╭──

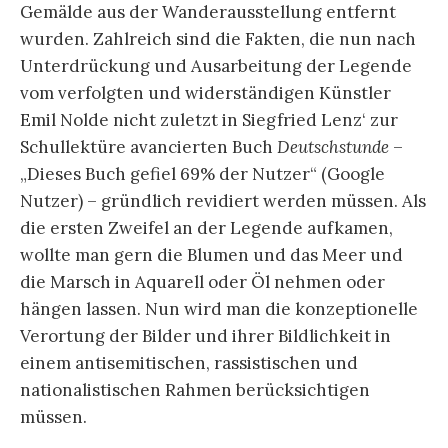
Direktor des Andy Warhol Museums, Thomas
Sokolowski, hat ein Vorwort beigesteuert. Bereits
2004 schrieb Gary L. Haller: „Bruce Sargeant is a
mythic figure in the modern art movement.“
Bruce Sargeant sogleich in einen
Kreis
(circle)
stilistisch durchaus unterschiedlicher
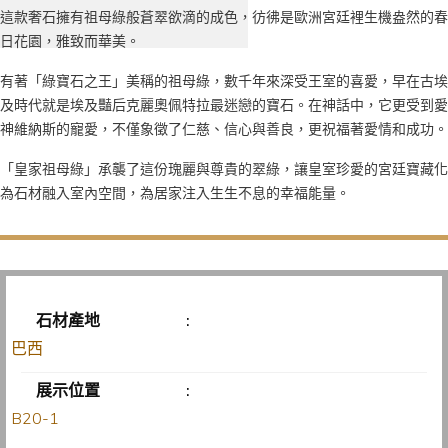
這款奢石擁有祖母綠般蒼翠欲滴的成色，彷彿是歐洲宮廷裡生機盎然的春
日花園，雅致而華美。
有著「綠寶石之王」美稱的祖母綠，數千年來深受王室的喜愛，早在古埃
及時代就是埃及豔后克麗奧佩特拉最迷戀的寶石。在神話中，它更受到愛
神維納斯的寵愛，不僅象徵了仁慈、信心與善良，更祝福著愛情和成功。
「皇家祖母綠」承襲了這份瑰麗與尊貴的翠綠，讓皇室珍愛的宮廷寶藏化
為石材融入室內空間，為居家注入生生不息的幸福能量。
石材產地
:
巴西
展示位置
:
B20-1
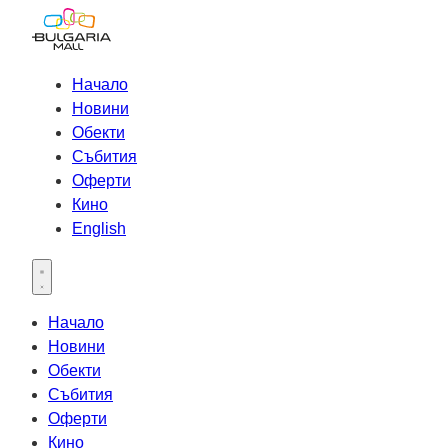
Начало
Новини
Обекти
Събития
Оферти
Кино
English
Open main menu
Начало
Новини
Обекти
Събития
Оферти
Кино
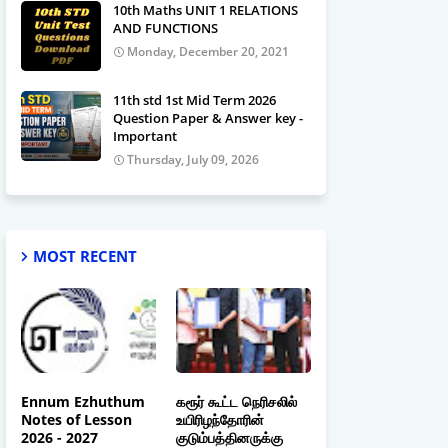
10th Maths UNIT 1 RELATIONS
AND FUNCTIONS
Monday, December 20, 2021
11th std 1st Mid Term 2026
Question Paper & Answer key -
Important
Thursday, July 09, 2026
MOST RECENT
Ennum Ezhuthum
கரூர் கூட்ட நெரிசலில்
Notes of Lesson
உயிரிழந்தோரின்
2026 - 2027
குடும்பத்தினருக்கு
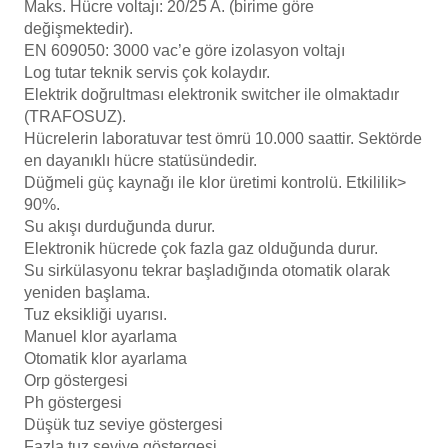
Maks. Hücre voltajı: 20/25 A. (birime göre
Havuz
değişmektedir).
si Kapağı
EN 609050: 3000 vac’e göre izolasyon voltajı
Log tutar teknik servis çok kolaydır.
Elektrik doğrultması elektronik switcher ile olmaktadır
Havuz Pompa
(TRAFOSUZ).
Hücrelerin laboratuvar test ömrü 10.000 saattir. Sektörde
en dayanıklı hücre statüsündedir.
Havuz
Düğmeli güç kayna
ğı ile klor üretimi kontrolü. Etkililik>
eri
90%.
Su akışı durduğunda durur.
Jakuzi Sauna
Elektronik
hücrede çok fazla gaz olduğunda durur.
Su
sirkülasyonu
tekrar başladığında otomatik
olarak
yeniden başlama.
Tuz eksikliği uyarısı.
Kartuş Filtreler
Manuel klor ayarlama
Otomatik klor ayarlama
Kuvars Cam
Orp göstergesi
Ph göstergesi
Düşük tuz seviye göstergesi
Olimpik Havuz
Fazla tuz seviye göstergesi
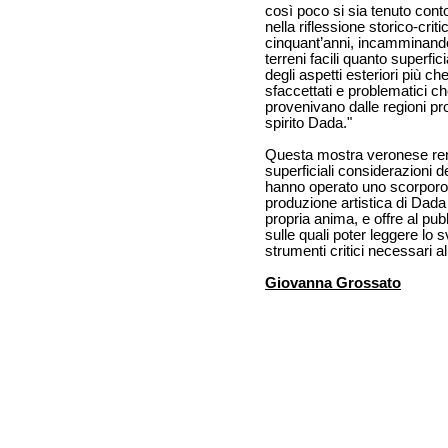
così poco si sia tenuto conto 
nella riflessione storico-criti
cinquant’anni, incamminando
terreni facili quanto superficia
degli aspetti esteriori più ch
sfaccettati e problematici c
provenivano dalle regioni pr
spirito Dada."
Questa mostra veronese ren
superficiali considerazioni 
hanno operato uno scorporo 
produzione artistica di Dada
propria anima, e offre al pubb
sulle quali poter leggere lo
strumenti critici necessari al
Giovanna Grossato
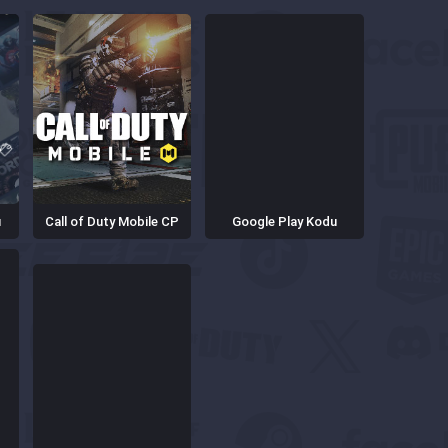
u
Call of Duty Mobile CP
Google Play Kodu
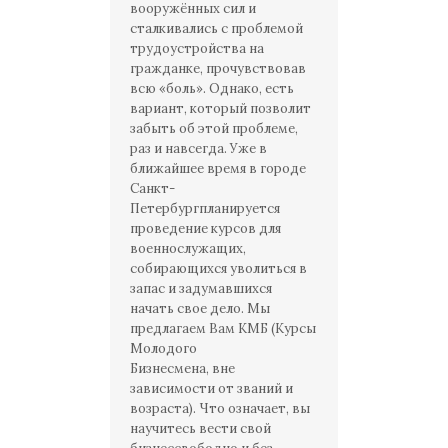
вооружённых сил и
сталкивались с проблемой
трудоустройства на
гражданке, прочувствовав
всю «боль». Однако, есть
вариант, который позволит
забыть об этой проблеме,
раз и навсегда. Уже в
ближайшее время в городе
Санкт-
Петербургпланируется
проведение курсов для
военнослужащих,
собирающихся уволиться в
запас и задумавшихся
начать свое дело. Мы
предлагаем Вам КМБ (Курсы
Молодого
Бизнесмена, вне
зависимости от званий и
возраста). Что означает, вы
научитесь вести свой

╰──

◆ Problem details ◆
Please update all of the data above by replacing every "Bruce Sargeant" with "B. Sargeant" and leaving everything else unchanged. Omit the pictures from your answer.

◆ Result for this task ◆
Direktor des Andy Warhol Museums, Thomas
Sokolowski, hat ein Vorwort beigesteuert. Bereits
2004 schrieb Gary L. Haller: „B. Sargeant is a
mythic figure in the modern art movement.“
B. Sargeant sogleich in einen
Kreis
(circle)
stilistisch durchaus unterschiedlicher
這款奢石擁有祖母綠般蒼翠欲滴的成色，彷彿是歐洲宮廷裡生機盎然的春
日花園，雅致而華美。
有著「綠寶石之王」美稱的祖母綠，數千年來深受王室的喜愛，早在古埃
及時代就是埃及豔后克麗奧佩特拉最迷戀的寶石。在神話中，它更受到愛
神維納斯的寵愛，不僅象徵了仁慈、信心與善良，更祝福著愛情和成功。
「皇家祖母綠」承襲了這份瑰麗與尊貴的翠綠，讓皇室珍愛的宮廷寶藏化
為石材融入室內空間，為居家注入生生不息的幸福能量。
石材產地
:
巴西
展示位置
:
B20-1
Начало
Новини
Обекти
Събития
Оферти
Кино
English
Open main menu
Начало
Новини
Обекти
Събития
Оферти
Кино
10th Maths UNIT 1 RELATIONS
AND FUNCTIONS
Monday, December 20, 2021
11th std 1st Mid Term 2026
Question Paper & Answer key -
Important
Thursday, July 09, 2026
MOST RECENT
Ennum Ezhuthum
கரூர் கூட்ட நெரிசலில்
Notes of Lesson
உயிரிழந்தோரின்
2026 - 2027
குடும்பத்தினருக்கு
Maks. Hücre voltajı: 20/25 A. (birime göre
Havuz
değişmektedir).
si Kapağı
EN 609050: 3000 vac’e göre izolasyon voltajı
Log tutar teknik servis çok kolaydır.
Elektrik doğrultması elektronik switcher ile olmaktadır
Havuz Pompa
(TRAFOSUZ).
Hücrelerin laboratuvar test ömrü 10.000 saattir. Sektörde
en dayanıklı hücre statüsündedir.
Havuz
Düğmeli güç kayna
ğı ile klor üretimi kontrolü. Etkililik>
eri
90%.
Su akışı durduğunda durur.
Jakuzi Sauna
Elektronik
hücrede çok fazla gaz olduğunda durur.
Su
sirkülasyonu
tekrar başladığında otomatik
olarak
yeniden başlama.
Tuz eksikliği uyarısı.
Kartuş Filtreler
Manuel klor ayarlama
Otomatik klor ayarlama
Kuvars Cam
Orp göstergesi
Ph göstergesi
Düşük tuz seviye göstergesi
Olimpik Havuz
Fazla tuz seviye göstergesi
così poco si sia tenuto conto 
nella riflessione storico-criti
cinquant’anni, incamminando
terreni facili quanto superficia
degli aspetti esteriori più ch
sfaccettati e problematici c
provenivano dalle regioni pr
spirito Dada."
Questa mostra veronese ren
superficiali considerazioni 
hanno operato uno scorporo 
produzione artistica di Dada
propria anima, e offre al pubb
sulle quali poter leggere lo
strumenti critici necessari al
Giovanna Grossato
u
Call of Duty Mobile CP
Google Play Kodu
вооружённых сил и
сталкивались с проблемой
трудоустройства на
гражданке, прочувствовав
всю «боль». Однако, есть
вариант, который позволит
забыть об этой проблеме,
раз и навсегда. Уже в
ближайшее время в городе
Санкт-
Петербургпланируется
проведение курсов для
военнослужащих,
собирающихся уволиться в
запас и задумавшихся
начать свое дело. Мы
предлагаем Вам КМБ (Курсы
Молодого
Бизнесмена, вне
зависимости от званий и
возраста). Что означает, вы
научитесь вести свой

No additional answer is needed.